Doing the dishes
This is the fourth in a series of short reflections on our communion liturgy, in which the insights of several writers will be shared. This series will help us to lay a firmer hold on what it is we do together on Sunday night.
In our communion liturgies, after everyone has shared in the bread and wine, and before we offer our closing doxology, there is one important piece of work to which I need to attend. In the lingo of the tradition, it is what is known as “the ablutions,” which means nothing more than the washing-up, the doing of the dishes.
The communion table is cleared and the remaining wine is consumed, bringing to completion the meal we have just shared. If I am aware that there is someone in the community in hospital or housebound, I will set some of the bread and wine aside so that I can take it to them during the week, but otherwise everything will be consumed before we leave the church that night.
Now believe it or not, there is some controversy as to when this is best done. Traditionally, the ablutions were done right there at the communion table, but some liturgists have suggested that this is better done off to the side after the liturgy is finished.

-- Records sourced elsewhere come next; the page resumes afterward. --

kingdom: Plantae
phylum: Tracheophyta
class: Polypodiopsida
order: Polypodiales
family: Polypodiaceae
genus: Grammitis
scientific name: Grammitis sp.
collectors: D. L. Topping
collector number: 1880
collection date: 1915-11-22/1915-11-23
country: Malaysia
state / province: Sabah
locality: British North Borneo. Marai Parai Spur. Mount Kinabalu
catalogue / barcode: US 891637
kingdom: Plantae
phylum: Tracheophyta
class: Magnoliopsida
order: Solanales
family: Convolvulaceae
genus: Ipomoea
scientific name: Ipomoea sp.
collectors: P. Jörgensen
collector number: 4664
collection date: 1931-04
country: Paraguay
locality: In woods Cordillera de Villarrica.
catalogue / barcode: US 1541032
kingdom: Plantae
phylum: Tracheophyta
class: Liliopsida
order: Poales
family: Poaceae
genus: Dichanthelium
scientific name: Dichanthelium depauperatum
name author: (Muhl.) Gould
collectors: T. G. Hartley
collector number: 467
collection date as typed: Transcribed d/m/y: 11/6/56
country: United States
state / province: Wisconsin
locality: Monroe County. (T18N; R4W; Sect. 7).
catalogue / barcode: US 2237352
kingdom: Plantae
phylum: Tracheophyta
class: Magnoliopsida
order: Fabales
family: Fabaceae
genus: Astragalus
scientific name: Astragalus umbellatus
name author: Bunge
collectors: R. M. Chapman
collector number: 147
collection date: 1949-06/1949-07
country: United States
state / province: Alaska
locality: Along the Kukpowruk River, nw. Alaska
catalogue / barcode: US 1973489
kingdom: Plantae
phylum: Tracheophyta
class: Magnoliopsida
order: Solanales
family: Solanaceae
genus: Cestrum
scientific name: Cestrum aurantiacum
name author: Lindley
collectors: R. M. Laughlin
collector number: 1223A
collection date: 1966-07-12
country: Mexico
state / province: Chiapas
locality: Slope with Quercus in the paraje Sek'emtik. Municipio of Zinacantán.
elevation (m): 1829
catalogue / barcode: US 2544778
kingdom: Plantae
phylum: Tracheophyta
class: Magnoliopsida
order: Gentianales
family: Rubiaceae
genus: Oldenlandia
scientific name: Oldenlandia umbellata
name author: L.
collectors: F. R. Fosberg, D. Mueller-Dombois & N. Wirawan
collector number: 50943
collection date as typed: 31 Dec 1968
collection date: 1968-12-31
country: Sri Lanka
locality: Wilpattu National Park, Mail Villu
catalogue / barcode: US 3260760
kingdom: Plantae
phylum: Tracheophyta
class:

The argument is that if you were to have guests for dinner you wouldn’t do the dishes right there at the table while they waited for their coffee, so why would you do that in the context of the communion meal? I’ve always felt that the ablutions were best done the way that we do them, but it was only recently that I came across something by the writer Kathleen Norris that gave me the words to explain my intuitions on this.
This paragraph is from her book, The Quotidian Mysteries, and as this excerpt begins she has just explained that this was her very first visit to a liturgical church, the occasion being a wedding:
I found it remarkable – and still find it remarkable – that in that big, fancy church, after all of the dress-up and the formalities of the wedding mass, homage was being paid to the lowly truth that we human beings must wash the dishes after we eat and drink. The chalice, which had held the very blood of Christ, was no exception. And I found it enormously comforting to see the priest as a kind of daft housewife, overdressed for the kitchen, in bulky robes, puttering about the altar, washing up after having served so great a meal to so many people. It brought the mass home to me and gave it meaning. It welcomed me, a stranger, someone who did not know the responses of the mass, or even the words of the sanctus. After the experience of a liturgy that had left me feeling disoriented, eating and drinking were something I could understand. That and the housework. This was my first image of the mass, my door in, as it were, and it served me well for years.
Well, that puts things in a nice, earthy and quite theologically astute way. The term “quotidian” means “daily,” “commonplace,” and “ordinary,” and frankly it is in the midst of such things that we need to work out our faith. “Puttering about the altar,” and doing the dishes while the community patiently waits is maybe one very nice symbol of the ordinariness of much of how we practice our faith.